O Conhecimento da Lei Eterna pelos Homens

thomas_aquinas2

” Alguma coisa pode ser conhecida duplamente: em si mesma e em seu efeito, no qual se acha uma semelhança dela, como alguém que não vê o sol em sua substância conhece-o em sua irradiação. Assim, deve-se dizer que ninguém pode conhecer a lei eterna segundo é em si mesma, a não ser os bem-aventurados, que veem a essência de Deus. Mas toda criatura racional conhece-a segundo uma irradiação dela, ou maior ou menor. Todo conhecimento da verdade, com efeito, é uma irradiação e participação da lei eterna, que é a verdade imutável, como diz Agostinho.” ( São Tomás de Aquino, Suma Teológica, Volume IV, Q.93.a.2)

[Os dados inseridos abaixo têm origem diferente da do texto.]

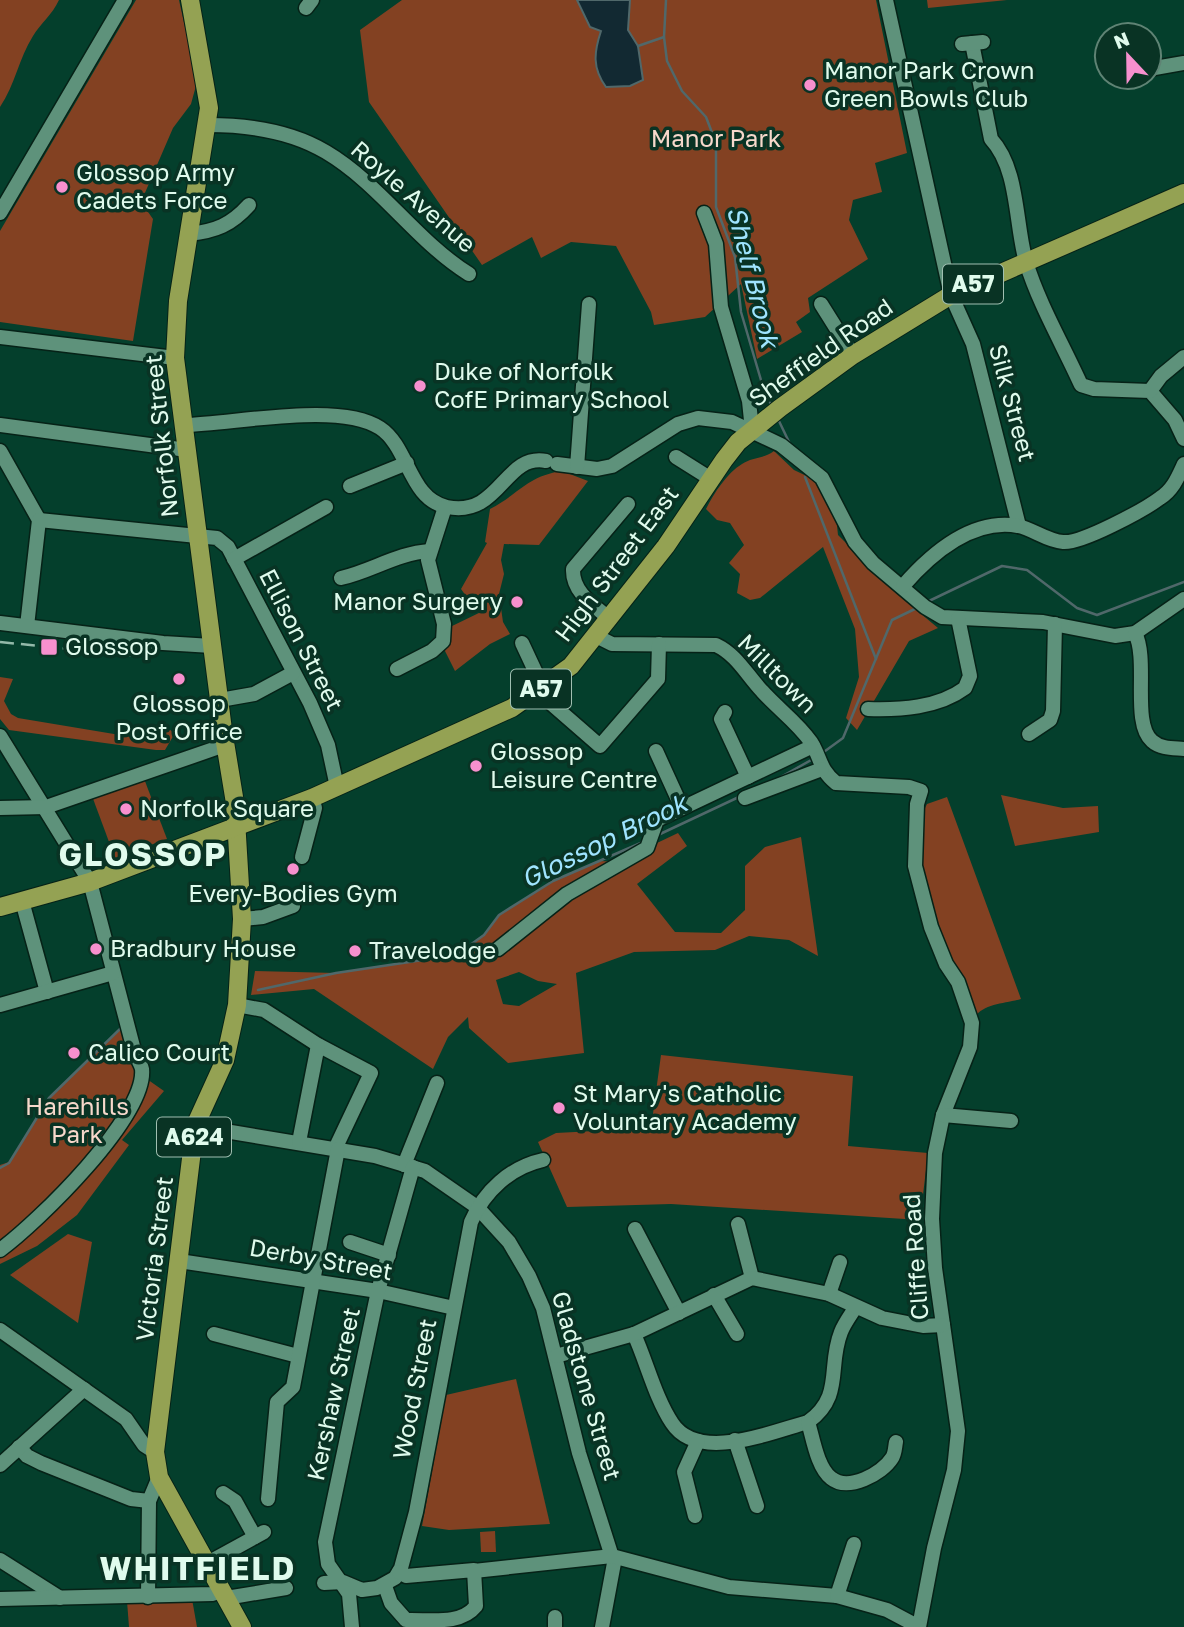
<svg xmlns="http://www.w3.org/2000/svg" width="1184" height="1627" font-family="'Golos Text',sans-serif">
<rect width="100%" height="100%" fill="#043f2c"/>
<g fill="#834122" fill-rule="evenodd">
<path d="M0 0H59C52 15 41 23 33 36 19 58 15 85 0 107Z"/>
<polygon points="136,0 179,0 197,82 191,104 173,128 141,202 153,219 133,341 0,322 0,231"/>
<polygon points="402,0 876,0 907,153 875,163 882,192 853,200 849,220 868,259 808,298 810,312 796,322 802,332 757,359 741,284 705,317 654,325 651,312 616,246 571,242 541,258 532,237 482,265 369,102 360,30"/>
<polygon points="927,0 1007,0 928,8"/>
<path d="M774 451 794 470 815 480 836 516 838 535 896 593 938 628 909 641 857 730 846 718 859 677 855 629 823 547 760 598 750 600 737 593 740 574 729 563 744 545 730 523 717 520 706 509C714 493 727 473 742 464 752 457 764 459 774 451Z"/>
<path d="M562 471 588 481 539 545 504 544 501 560 504 574 499 594 503 622 510 634 490 644 455 671 445 651 450 627 483 611 475 594 466 596 461 589 487 543 485 542 490 509C519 494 527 476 562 471Z"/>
<polygon points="0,677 13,679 4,701 11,714 18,718 144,739 170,730 175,733 165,750 156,750 9,730 0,719"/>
<polygon points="143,776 167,839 115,858 92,796"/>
<polygon points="1001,795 1063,808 1098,806 1099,832 1015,846"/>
<path d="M947 797 1021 999C1005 1004 984 1003 974 1018L939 938 921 867 924 810 927 804Z"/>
<path d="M678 833 687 846 637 884 675 932 721 933 745 910V866L765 847 801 837 818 956 789 940 749 936 715 950 634 952 576 973 584 1053 508 1063 469 1028 468 1017 448 1037 433 1069 314 989 251 995 255 971 336 973 456 955 484 935 499 915 553 881 600 861 617 862ZM519 972 538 981 557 984 519 1006 503 1004 496 980Z"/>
<polygon points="127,1023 142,1068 111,1138 0,1250 0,1165 9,1162 49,1098"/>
<polygon points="661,1055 853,1076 848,1146 928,1153 920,1220 671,1204 567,1207 538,1142 556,1133 651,1128"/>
<polygon points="144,1077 164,1091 122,1140 129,1145 77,1215 37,1246 0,1264 0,1256 56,1209 115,1139"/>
<polygon points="68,1234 92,1242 78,1323 10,1275"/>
<polygon points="516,1379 550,1524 449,1530 422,1526 446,1395"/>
<polygon points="495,1531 496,1552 481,1552 480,1532"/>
<polygon points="192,1599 197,1627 129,1627 127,1601"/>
</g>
<path fill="#122932" stroke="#50686a" stroke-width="2" d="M577 0H630L628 30 638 46 643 80 630 86 606 87C592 68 594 52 601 31L590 27Z"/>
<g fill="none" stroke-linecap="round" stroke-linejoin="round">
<g stroke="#50686a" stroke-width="2.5">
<polyline points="666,0 664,37 667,61 682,91 706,117 716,143 716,207 735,257 741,312 763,387 772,407"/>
<polyline points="638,46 664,37"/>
<polyline points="778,419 790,444"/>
<polyline points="805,477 876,659"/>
<polyline points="929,601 1002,566 1027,570 1077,608 1097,615 1184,582"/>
<polyline points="821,754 843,738 892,620 917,608"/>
<polyline points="779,778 813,759"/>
<polyline points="658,835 741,796"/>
<polyline points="258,990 336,973 456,955 484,935 499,915 553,881 643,842"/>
<polyline points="0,1168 9,1163 49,1098 122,1027"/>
</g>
<defs>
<g id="minor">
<polyline points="886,0 951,295 973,344 1019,526"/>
<polyline points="306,8 312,0"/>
<path d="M972 43 991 139C1019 169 1015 224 1026 262 1039 304 1063 345 1081 385L1094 389 1150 391 1175 420 1184 439"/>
<polyline points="962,44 983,42"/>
<polyline points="1149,69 1184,63"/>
<path d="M208 125C248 125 291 131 326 152 380 184 416 241 469 274"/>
<polyline points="0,213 125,0"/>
<polyline points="704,213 716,244 721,307 749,401 752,430"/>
<path d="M189 234C216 231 231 225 249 205"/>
<polyline points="821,304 853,355"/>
<polyline points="0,337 175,358"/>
<polyline points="1150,391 1161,376 1184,357"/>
<polyline points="0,425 187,450"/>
<path d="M184 425C235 424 339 401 380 428 409 447 409 499 447 507 500 518 504 453 546 461"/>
<polyline points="0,451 39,520 27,626"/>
<polyline points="676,457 711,479"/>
<polyline points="557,464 597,469 612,466 678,424 698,418 732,422 781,445 822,478 855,542 873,563 925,607 942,617 1043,622 1115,636 1135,633 1184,599"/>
<polyline points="577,467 589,304"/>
<polyline points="350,486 407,463"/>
<polyline points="39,520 217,538 228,547 310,703 328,745 337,787"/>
<polyline points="234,559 326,507"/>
<path d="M341 578C372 571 397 553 430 551"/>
<path d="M903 586C930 555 972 518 1018 526 1033 529 1047 541 1063 542 1081 544 1144 510 1160 498 1173 490 1178 477 1184 464"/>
<path d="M610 619C593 605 572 592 573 569L628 504"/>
<polyline points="0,623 163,643 212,646"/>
<path d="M1135 633C1149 660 1131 723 1152 741 1161 749 1173 748 1184 749"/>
<path d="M596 636 612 644 716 645C737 655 746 674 762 691 778 709 797 722 811 742 821 758 819 769 836 783L909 787 921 791 917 804 915 866 931 927 946 964 958 982 972 1023 970 1047 943 1115 935 1153 932 1219 935 1268 958 1431 954 1470 934 1548 919 1627"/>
<polyline points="522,643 543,688"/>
<polyline points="397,669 432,651 443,641 444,624 428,560 445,507"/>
<polyline points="538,692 600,746 658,679 659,644"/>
<polyline points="220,700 254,694 293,673"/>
<path d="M868 709C900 710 938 708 965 688L970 676 958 618"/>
<polyline points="725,712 721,719 748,777"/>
<polyline points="1029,734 1050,720 1053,711 1055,624"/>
<path d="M0 736 90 882 135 1054C137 1058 141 1064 142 1069 147 1116 37 1223 0 1250"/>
<polyline points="656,751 682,808"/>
<polyline points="745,798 822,769"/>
<polyline points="0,808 46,807 225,745"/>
<polyline points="302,857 315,808 312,798"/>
<polyline points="22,901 47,992"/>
<polyline points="242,919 263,917 293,906"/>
<polyline points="498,949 567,894 647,848 657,820 813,746"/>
<polyline points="0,1005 113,973"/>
<polyline points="237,1005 264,1010 318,1045 371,1073 335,1149"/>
<polyline points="943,1115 1011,1121"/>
<polyline points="195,1126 375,1156 425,1171 477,1207 509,1242 529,1276 543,1308 579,1453 614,1563 602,1627"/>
<polyline points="299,1142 318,1045"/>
<polyline points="404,1165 437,1083"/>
<polyline points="738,1224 752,1278"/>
<polyline points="635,1229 679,1313"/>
<polyline points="350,1242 389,1255"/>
<polyline points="179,1261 378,1291 454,1308"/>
<polyline points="829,1294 840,1262"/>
<polyline points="714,1295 737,1334"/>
<polyline points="0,1330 126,1419 144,1445 155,1452"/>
<polyline points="214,1334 298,1356"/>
<path d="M634 1334C647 1363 655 1397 672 1423 698 1463 771 1432 808 1422 844 1396 827 1367 841 1332 844 1324 850 1316 855 1308"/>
<polyline points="556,1356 634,1334 752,1278 829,1294 882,1318 923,1326 943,1325"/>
<path d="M808 1422C813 1438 817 1467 831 1478 848 1492 882 1474 892 1458 895 1454 895 1447 896 1442"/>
<polyline points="735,1440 757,1506"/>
<polyline points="19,1447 27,1456 41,1463 131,1499 149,1501"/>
<polyline points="0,1465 84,1389"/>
<polyline points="223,1493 235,1501 255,1537"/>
<polyline points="268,1499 277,1402 293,1387 338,1149"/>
<polyline points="695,1516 684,1472 698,1441"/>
<polyline points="0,1560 60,1598"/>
<polyline points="206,1564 264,1532"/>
<polyline points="474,1571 612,1556 729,1587 837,1596 887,1610 919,1627"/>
<path d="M324 1583 343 1582 362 1590 377 1588 395 1578 401 1568 416 1512 471 1222C484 1191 511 1167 543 1160"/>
<path d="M385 1586 391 1603 406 1620C429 1619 460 1626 476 1606L474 1570 406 1576 399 1572"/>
<polyline points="837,1596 854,1544"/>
<polyline points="148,1597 149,1501 159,1477"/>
<polyline points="226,1598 286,1588"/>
<polyline points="0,1599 212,1594 222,1591"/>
<polyline points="352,1627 349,1594 328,1564 325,1542 378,1291 413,1167"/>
<polyline points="555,1627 555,1617"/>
</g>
<g id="major">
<polyline points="190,0 209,108 178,301 175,358 223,730 235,803 242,919 237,1005 225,1060 195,1126 155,1452 159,1477 242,1627"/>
<polyline points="0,907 90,882 312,798 512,708 571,666 666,546 724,460 738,442 780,408 853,355 951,295 1184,193"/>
</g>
</defs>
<use href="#minor" stroke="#062217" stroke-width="17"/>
<use href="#major" stroke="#062217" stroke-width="20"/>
<use href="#minor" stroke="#5e927b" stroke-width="14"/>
<use href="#major" stroke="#94a253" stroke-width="18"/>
<polyline stroke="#93b9a9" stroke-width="2.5" stroke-dasharray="14 7" stroke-linecap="butt" points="0,642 139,656"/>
</g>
<g fill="#f790ce" stroke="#093324" stroke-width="2.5">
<circle cx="810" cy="85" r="7"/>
<circle cx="62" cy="187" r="7"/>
<circle cx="420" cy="386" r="7"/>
<circle cx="517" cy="602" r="7"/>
<rect x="40" y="638" width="18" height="18" rx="3.5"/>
<circle cx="179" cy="679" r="7"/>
<circle cx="476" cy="766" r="7"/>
<circle cx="126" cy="809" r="7"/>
<circle cx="293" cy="869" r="7"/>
<circle cx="96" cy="949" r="7"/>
<circle cx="355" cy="951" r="7"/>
<circle cx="74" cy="1053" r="7"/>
<circle cx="559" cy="1108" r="7"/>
</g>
<g text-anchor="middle" stroke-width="7" stroke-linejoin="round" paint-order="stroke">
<g fill="#093324" stroke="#a0bfb1" stroke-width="2">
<rect x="943" y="264.5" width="60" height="39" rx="5"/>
<rect x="511" y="669.5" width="60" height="39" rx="5"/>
<rect x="157" y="1117.5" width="74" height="39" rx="5"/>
</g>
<g font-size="23" font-weight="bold" fill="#e0fbed">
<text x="973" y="292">A57</text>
<text x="541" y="697">A57</text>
<text x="194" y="1145">A624</text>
</g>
<g font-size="24" fill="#e0fbed" stroke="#093324" text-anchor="start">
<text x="824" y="79">Manor Park Crown<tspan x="824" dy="28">Green Bowls Club</tspan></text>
<text x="76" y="181">Glossop Army<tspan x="76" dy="28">Cadets Force</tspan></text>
<text x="434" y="380">Duke of Norfolk<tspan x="434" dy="28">CofE Primary School</tspan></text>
<text x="503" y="610" text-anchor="end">Manor Surgery</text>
<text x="65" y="655">Glossop</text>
<text x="179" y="712" text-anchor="middle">Glossop<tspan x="179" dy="28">Post Office</tspan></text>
<text x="490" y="760">Glossop<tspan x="490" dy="28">Leisure Centre</tspan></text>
<text x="140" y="817">Norfolk Square</text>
<text x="293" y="902" text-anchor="middle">Every-Bodies Gym</text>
<text x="110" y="957">Bradbury House</text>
<text x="369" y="959">Travelodge</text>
<text x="88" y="1061">Calico Court</text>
<text x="573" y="1102">St Mary's Catholic<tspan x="573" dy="28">Voluntary Academy</tspan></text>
</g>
<g font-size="24" fill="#f7d8cb" stroke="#093324">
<text x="716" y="147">Manor Park</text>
<text x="77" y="1115">Harehills<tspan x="77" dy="28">Park</tspan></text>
</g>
<g font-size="24" fill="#e0fbed" stroke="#093324">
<text transform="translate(413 197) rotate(41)" y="8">Royle Avenue</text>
<text transform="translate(821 353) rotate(-35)" y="8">Sheffield Road</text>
<text transform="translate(1012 403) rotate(75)" y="8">Silk Street</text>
<text transform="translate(162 436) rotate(-96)" y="8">Norfolk Street</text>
<text transform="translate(617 564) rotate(-53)" y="8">High Street East</text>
<text transform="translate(301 640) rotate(63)" y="8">Ellison Street</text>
<text transform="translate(777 674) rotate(45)" y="8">Milltown</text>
<text transform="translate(916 1257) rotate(-94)" y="8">Cliffe Road</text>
<text transform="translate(155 1259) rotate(-83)" y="8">Victoria Street</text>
<text transform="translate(321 1260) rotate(10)" y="8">Derby Street</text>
<text transform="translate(586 1386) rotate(74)" y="8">Gladstone Street</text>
<text transform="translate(415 1389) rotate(-79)" y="8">Wood Street</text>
<text transform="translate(334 1394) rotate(-78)" y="8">Kershaw Street</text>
</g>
<g font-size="26" font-style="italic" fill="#9fe4ff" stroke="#093324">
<text transform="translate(753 277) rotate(76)" y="9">Shelf Brook</text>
<text transform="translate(604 841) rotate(-26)" y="9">Glossop Brook</text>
</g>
<g font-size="32" font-weight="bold" letter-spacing="2" fill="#e0fbed" stroke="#093324">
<text x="143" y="866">GLOSSOP</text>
<text x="198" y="1580">WHITFIELD</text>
</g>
</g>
<g transform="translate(1128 56) rotate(338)"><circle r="33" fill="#093324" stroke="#5f8374" stroke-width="2"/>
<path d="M0-5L12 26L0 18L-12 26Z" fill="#f790ce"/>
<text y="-10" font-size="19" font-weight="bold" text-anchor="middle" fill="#e0fbed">N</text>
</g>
</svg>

O conhecimento da lei eterna por parte dos homens faz parte da moral tomista e da doutrina católica. Como já havia feito com a questão do conhecimento de Deus, quando disse que os homens não chegam a ver a sua essência, mas apenas os efeitos por nós conhecidos, São Tomás também diz que o conhecimento perfeito da lei eterna só é obtido pelos bem-aventurados na outra vida, porém, enquanto a alma está unida ao corpo, todos os homens podem conhecer a lei eterna por irradiação maior ou menor. Que o homem possa saber o que é certo ou errado por uma irradiação por parte de Deus é ,de fato, uma doutrina correta, e muito mais fácil de se compreender que éticas de filósofos modernos que falam sobre o dever, justiça e outros termos sem explicarem com mais cuidado de onde vem esses termos e o porquê do homem ter a obrigação de obedecê-los. Como disse Santo Agostinho, a verdade é uma participação da lei eterna que é verdade imutável.  A filosofia católica sempre pregou que verdades teológicas e morais teriam um caráter eterno e imutável. A verdade de que o assassinato, a mentira, a fornicação e outros pecados são uma afronta à lei eterna sempre existiu e existirá. Deus proporcionou essa irradiação em um grau maior a todos os povos; no entanto, a verdade eterna da Trindade e de outras questões teológicas foi feita por revelação. Platão e Aristóteles tiveram um pequeno vislumbre da existência de um Deus único e puderam se aproximar dessa verdade eterna. Essa lei do amor ao próximo como a base da sociedade foi estabelecida por  Deus, e esse conhecimento nos foi transmitido por alguns homens que alcançaram maior Graça em vida, como Santo Agostinho. Foi em uma aula do filósofo Olavo de Carvalho que ouvi essa bela definição, que foi esquecida há séculos pelos filósofos. O filósofo brasileiro explicou de maneira magistral esse pensamento: se não houvesse um amor inicial dos pais pelos filhos e dos filhos pelos pais, nenhuma outra lei da sociedade poderia ser estabelecida, uma vez que se o ódio, a inveja ou qualquer outra questão social penetrasse nas mentes do casal inicial, a raça humana teria sido destruída; portanto, não foi uma ética de dever ou uma lei econômica que definiu a origem da sociedade humana. A verdade é que foi a lei eterna de Deus do amor ao próximo que permitiu e permite que os humanos continuem existindo nesse mundo.